Beleza Roubada (Stealing Beauty)

     Filme de 1996 dirigido por Bernardo Bertolucci, premiado diretor italiano de grande renome ganhador do Oscar de melhor Roteiro Adaptado por O Último Imperador, ganhando também o Globo de Ouro de melhor Roteiro pelo mesmo filme, entre outros prêmios.

     Beleza Roubada é uma obra prima para os amantes do cinema-arte, pois incute beleza em cada centímetro da tela.

     Com uma técnica mais rudimentar de filmagem e isento do glamour das câmeras, as belezas naturais são exarcebadas. O primeiro ponto alto do filme foi a escolha de Liv Tyler para interpretar a protagonista Lucy, uma moça dotada de tamanha beleza natural que não se faria possível com a escolha de uma atriz comprometida pelo glamour hollywoodiano. Liv traz a forma crua da sensualidade feminina despontando de uma puberdade recém vivida, mesmo sendo mostrada babando durante o sono.

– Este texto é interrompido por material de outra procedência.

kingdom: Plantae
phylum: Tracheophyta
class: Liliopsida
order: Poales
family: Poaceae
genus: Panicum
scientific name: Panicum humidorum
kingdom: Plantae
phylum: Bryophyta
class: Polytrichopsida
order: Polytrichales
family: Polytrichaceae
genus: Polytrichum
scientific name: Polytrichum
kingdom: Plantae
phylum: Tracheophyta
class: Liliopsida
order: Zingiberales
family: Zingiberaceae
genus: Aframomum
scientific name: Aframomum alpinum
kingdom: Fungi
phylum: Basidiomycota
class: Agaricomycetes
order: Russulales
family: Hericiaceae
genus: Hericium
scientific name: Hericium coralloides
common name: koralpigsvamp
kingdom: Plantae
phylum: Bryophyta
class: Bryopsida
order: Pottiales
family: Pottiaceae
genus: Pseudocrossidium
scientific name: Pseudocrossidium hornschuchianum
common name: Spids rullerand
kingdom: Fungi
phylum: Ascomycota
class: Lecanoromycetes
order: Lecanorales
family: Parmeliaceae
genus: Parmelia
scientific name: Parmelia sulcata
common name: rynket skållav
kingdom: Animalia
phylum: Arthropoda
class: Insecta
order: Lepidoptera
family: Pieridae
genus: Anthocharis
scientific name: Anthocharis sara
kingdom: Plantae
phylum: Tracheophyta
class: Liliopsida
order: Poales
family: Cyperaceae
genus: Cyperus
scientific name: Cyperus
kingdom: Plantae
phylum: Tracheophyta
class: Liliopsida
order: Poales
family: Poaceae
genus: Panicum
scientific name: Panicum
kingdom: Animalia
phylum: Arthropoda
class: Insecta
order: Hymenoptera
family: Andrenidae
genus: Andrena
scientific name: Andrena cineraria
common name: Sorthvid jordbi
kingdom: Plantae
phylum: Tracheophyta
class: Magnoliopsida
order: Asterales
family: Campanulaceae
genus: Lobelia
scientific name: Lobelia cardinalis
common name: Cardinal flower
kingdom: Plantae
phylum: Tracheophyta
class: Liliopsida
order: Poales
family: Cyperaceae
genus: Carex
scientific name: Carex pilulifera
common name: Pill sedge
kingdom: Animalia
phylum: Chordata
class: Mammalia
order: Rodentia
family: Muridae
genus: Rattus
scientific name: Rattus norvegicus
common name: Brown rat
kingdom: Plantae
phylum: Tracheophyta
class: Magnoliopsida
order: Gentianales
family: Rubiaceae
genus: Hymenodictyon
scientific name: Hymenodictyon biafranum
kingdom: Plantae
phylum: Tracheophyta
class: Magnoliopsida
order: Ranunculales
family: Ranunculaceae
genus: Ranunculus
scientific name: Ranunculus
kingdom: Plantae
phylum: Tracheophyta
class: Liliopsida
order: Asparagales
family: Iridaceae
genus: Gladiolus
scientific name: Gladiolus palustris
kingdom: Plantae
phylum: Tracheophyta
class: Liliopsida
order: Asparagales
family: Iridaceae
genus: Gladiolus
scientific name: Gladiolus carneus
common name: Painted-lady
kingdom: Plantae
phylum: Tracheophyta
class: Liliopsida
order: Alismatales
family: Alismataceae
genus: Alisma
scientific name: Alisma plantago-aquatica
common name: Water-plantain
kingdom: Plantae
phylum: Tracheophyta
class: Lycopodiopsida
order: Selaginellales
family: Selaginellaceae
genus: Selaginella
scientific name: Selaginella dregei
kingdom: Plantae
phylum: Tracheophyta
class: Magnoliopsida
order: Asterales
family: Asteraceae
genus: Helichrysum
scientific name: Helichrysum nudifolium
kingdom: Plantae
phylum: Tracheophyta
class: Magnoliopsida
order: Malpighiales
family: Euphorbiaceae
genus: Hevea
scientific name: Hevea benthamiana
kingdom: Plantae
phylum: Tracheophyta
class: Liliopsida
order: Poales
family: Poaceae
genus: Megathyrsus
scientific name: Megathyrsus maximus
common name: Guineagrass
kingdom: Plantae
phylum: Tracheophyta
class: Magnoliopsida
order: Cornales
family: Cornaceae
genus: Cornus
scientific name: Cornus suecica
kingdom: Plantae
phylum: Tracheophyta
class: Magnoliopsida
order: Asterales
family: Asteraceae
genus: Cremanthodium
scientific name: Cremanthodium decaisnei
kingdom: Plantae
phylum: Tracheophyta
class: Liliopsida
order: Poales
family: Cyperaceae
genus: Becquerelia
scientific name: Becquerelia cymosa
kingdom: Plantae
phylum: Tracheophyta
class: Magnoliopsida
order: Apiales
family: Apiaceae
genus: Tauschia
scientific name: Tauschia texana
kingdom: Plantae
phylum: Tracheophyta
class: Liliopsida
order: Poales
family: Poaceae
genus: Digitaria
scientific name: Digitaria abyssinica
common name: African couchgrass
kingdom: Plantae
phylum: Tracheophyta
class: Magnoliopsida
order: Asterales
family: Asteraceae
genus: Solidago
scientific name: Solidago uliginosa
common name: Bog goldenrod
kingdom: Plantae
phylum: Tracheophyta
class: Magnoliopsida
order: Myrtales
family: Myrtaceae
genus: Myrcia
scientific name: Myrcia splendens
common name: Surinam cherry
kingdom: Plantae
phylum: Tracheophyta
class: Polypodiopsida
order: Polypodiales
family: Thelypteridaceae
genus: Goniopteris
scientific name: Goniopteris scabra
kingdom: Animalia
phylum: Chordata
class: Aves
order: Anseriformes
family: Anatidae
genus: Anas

     É incrível a forma como Bertolucci busca a beleza de assuntos banais, como no enredo desse filme, que aborda a busca de uma jovem por informações de seu passado, sobre quem ela é por meio da descoberta do seu verdadeiro pai.

     A presença de Lucy, uma jovem americana intensa, cheia de vida traz uma inquietude indizível para os moradores da pequena cidade italiana de origem de sua mãe. Sua beleza é tão exposta que ela atrai os olhares de todos ao seu redor e se mostra bela nas mais diversas situações, como quando fala de boca cheia, dança de forma desengonçada, canta sem muita preocupação com a afinação de sua voz, fuma maconha ou vomita. Ela é visceralmente bela.
     Com sua chegada ela acaba pondo em cheque toda a estabilidade e adquire diferentes representações para cada um dos personagens. Para Alex, paciente terminal, ela foi "A incrível frivolidade dos moribundos".

     Do cenário e da técnica de Bertolucci ressalto a preferência pelos detalhes, a ponto de se deter numa cadeira em queda e no penetrante e expressivo olhar de Liv Tyler por várias e repetidas vezes, aproveitando o máximo da expressividade da atriz quanto possível; e a opção pelo sugerir-mas-não-falar que domina a narrativa, quando, mais uma vez, se fazem presentes os olhares inundados de significados. É um filme que toma emprestado da Itália as mais belas paisagens naturais para mostrar todo o não-dito da trama.

     A beleza da arte margeia o feio, o estranho, o bizarro, o repugnante, incorporados no personagem de Ian, o artista da história.
     Instigante, intrigante, belo, visceral, puro, sugetivo, expressivo, Bertolucci!!!

Texto de Responsabilidade total de Natália Suellen Braga da Silva.